NASA’s Jay Zwally not only predicted a possible ice-free Arctic this summer, but his work also formed the basis of Hansen’s five metres of sea level rise .
Hansen still argues 5m 21st C sea level rise possible
This is interesting – here is the latest paper from James Hansen and coauthor Miki Sato Paleoclimate Implications for Human-Made Climate Change. If you are up to reading climate science papers it’s highly recommended (I’m a little slow in getting to it – the press release was Dec 8th 2011 but I just got to reading it yesterday and today).
A little background is in order – one of the serious scientific debates in the climate science community over the last decade has been the implications of the unexpectedly large acceleration of glacier discharge in Greenland and Antarctica and in particular a discovery by Zwally et al in 2002 that surface melt water can get down the base of a glacier and lubricate its motion. Prior to the early 2000s it was assumed that ice sheets would decay mainly by melting on the surface and climate models all assumed that they would decay only very slowly in a warmer world – it was a surprise to realize that the most important breakdown mode was actually basal lubrication and sliding down into the ocean.

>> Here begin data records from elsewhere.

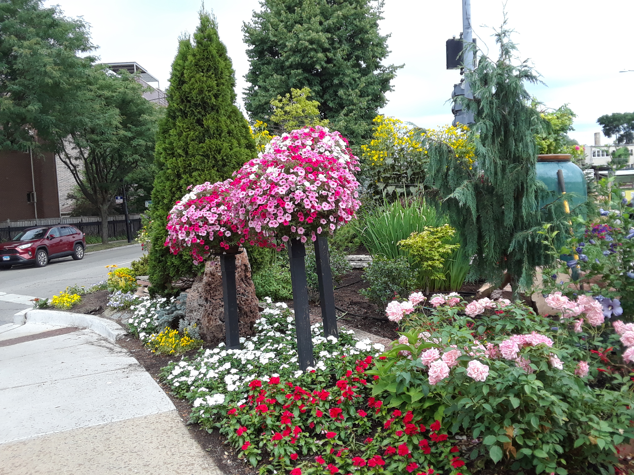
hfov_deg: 60.0
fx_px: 549
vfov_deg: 46.8
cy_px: 238
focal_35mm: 30
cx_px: 317
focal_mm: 2.47
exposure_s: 1/531
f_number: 1.9
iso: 40
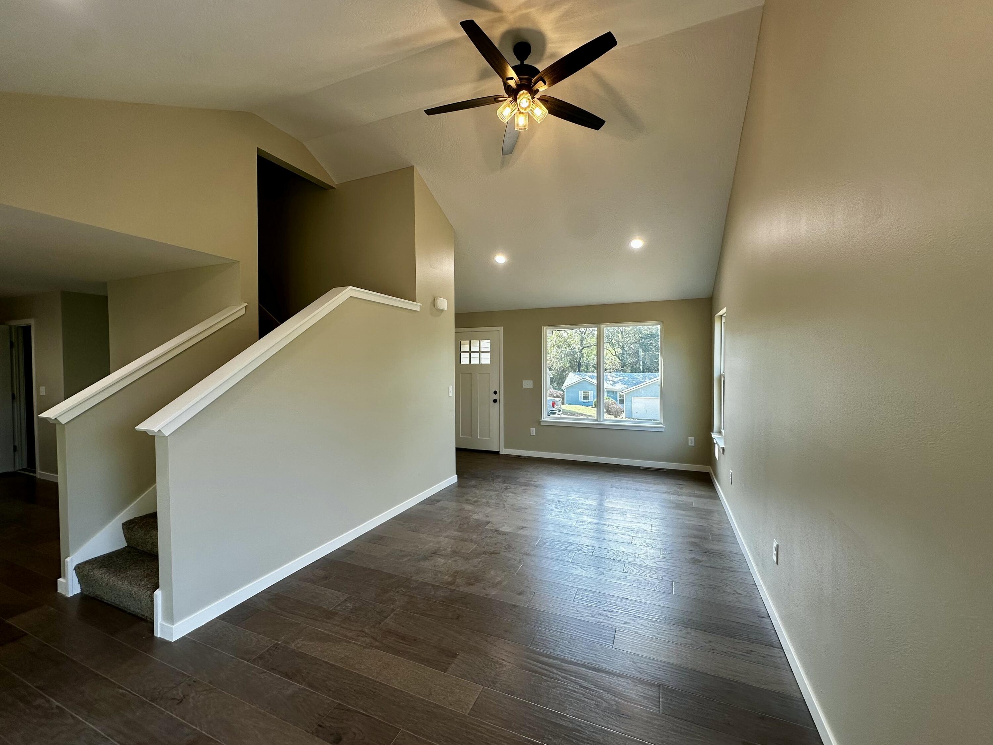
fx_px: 402
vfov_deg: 85.7
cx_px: 496
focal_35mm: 14
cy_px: 372
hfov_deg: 102.1
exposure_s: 1/120
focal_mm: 2.22
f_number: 2.2
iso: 50
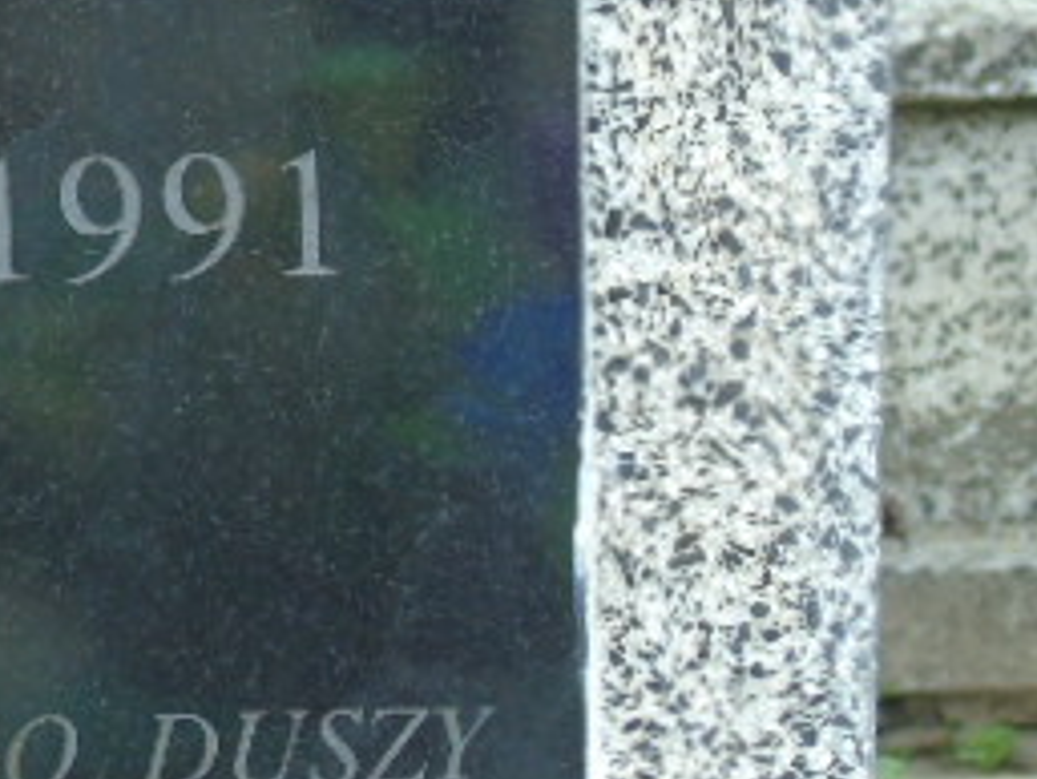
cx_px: -52
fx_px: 12078
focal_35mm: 403
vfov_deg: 3.7
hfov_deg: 4.9
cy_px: 133
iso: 160
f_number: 4.9
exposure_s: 1/125
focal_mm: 29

I didn’t realize they had serious scientific debates at the nuthouse. I hope they don’t allow these folks to use anything sharper than a crayon.
Hansen in particular became the leading spokesman for the view that the ice sheets on Greenland and parts of Antarctica would prove quite unstable under Anthropocene conditions and might break down in a rapid non-linear manner and cause very large levels of twenty-first century sea level rise.
Hansen still argues 5m 21st C sea level rise possible | Energy Bulletin
Zwally probably confused the idea of lubricating glaciers with the idea of lubricating his condom.